INSTRUÇÕES DO EXERCÍCIO:
1. Indique se cada afirmação abaixo está de acordo com o trecho sobre a censura sob Geisel, respondendo sim ou não e citando literalmente as palavras do trecho que decidem a resposta. (a) A censura prévia se intensificou durante o governo Geisel. (b) Geisel pretendia deixar de reprimir a esquerda. (c) A linha dura militar aceitava a liderança de Geisel.
2. Dê prosseguimento ao trecho sobre a censura sob Geisel, começando logo depois da última frase apresentada.

Há um dado curioso, embora compreensível. A censura se acentua, como censura prévia, sob Geisel. Exatamente o ditador da distensão, o que parece um paradoxo, ou uma contradição em termos. Afinal, a distensão não devia afrouxar a censura? Em tese, somente como um raciocínio teórico. Vamos refletir rapidamente sobre isso.

Primeiro, Geisel atendia aos reclamos de uma burguesia já cansada da espada; segundo, não ia parar de reprimir a esquerda; terceiro, precisava do silêncio ou compreensão da imprensa quanto a isso; quarto, tinha de derrotar a linha dura militar. Esta não aceitava a liderança de Geisel, pretendia aprofundar a repressão e solapar a abertura, mesmo aquela, tão limitada.

DADOS APRESENTADOS:
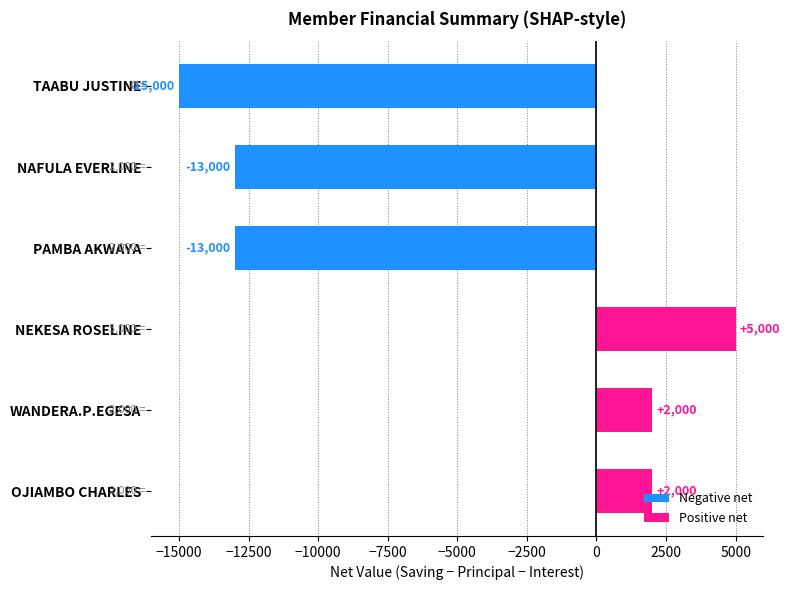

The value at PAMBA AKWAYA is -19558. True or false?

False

...

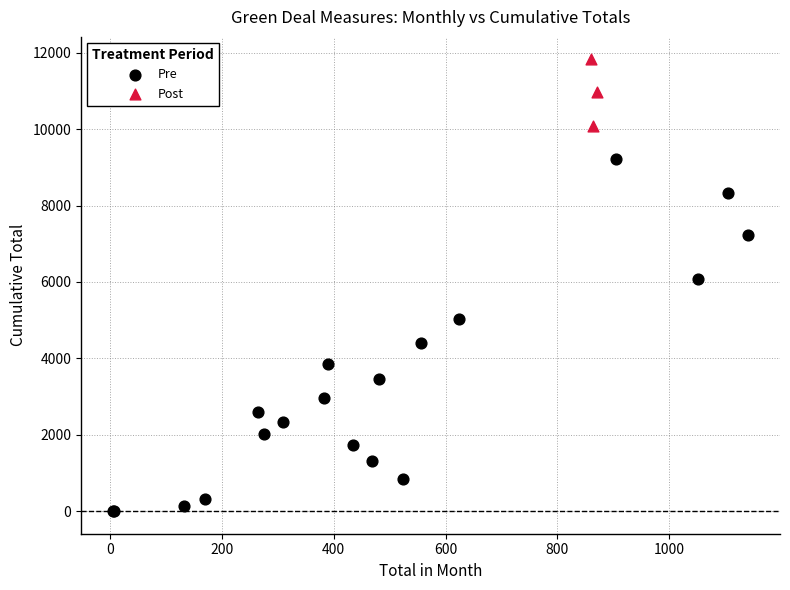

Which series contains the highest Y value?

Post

RESPOSTAS DO EXERCÍCIO:
1.
(a) Sim: "A censura se acentua, como censura prévia, sob Geisel."
(b) Não: "não ia parar de reprimir a esquerda"
(c) Não: "Esta não aceitava a liderança de Geisel"

2.
Diante disso, o que fazer com a mídia, tanto a hegemônica quanto a alternativa? Decide dar sinais duros, levando a censura para dentro de alguns dos meios, como já falamos. Era uma espécie de efeito-demonstração, que dissuadia tanto aqueles meios diretamente atingidos, como os demais a quaisquer rompantes. Mas, não apenas isso.

Estabelecida a censura prévia, a ditadura, então, trabalha no sentido de provocar a demissão de alguns jornalistas que ocupavam cargos de direção e que exerciam grande liderança nas redações – Mino Carta, da Veja, Cláudio Abramo, da Folha, Alberto Dines do Jornal do Brasil –, para lembrar alguns, e garantir que ascendessem figuras dispostas a conversar com a ditadura para que a transição fosse ordeira, relativamente sob controle.

Claro que isso não foi decorrente apenas de uma decisão ditatorial, mas da própria compreensão, da aquiescência dos patrões, que já se sentiam incomodados com aquelas lideranças jornalísticas que não aceitavam uma linha de tanta subordinação e que não queriam fechar os olhos ao arbítrio e às violações dos direitos humanos.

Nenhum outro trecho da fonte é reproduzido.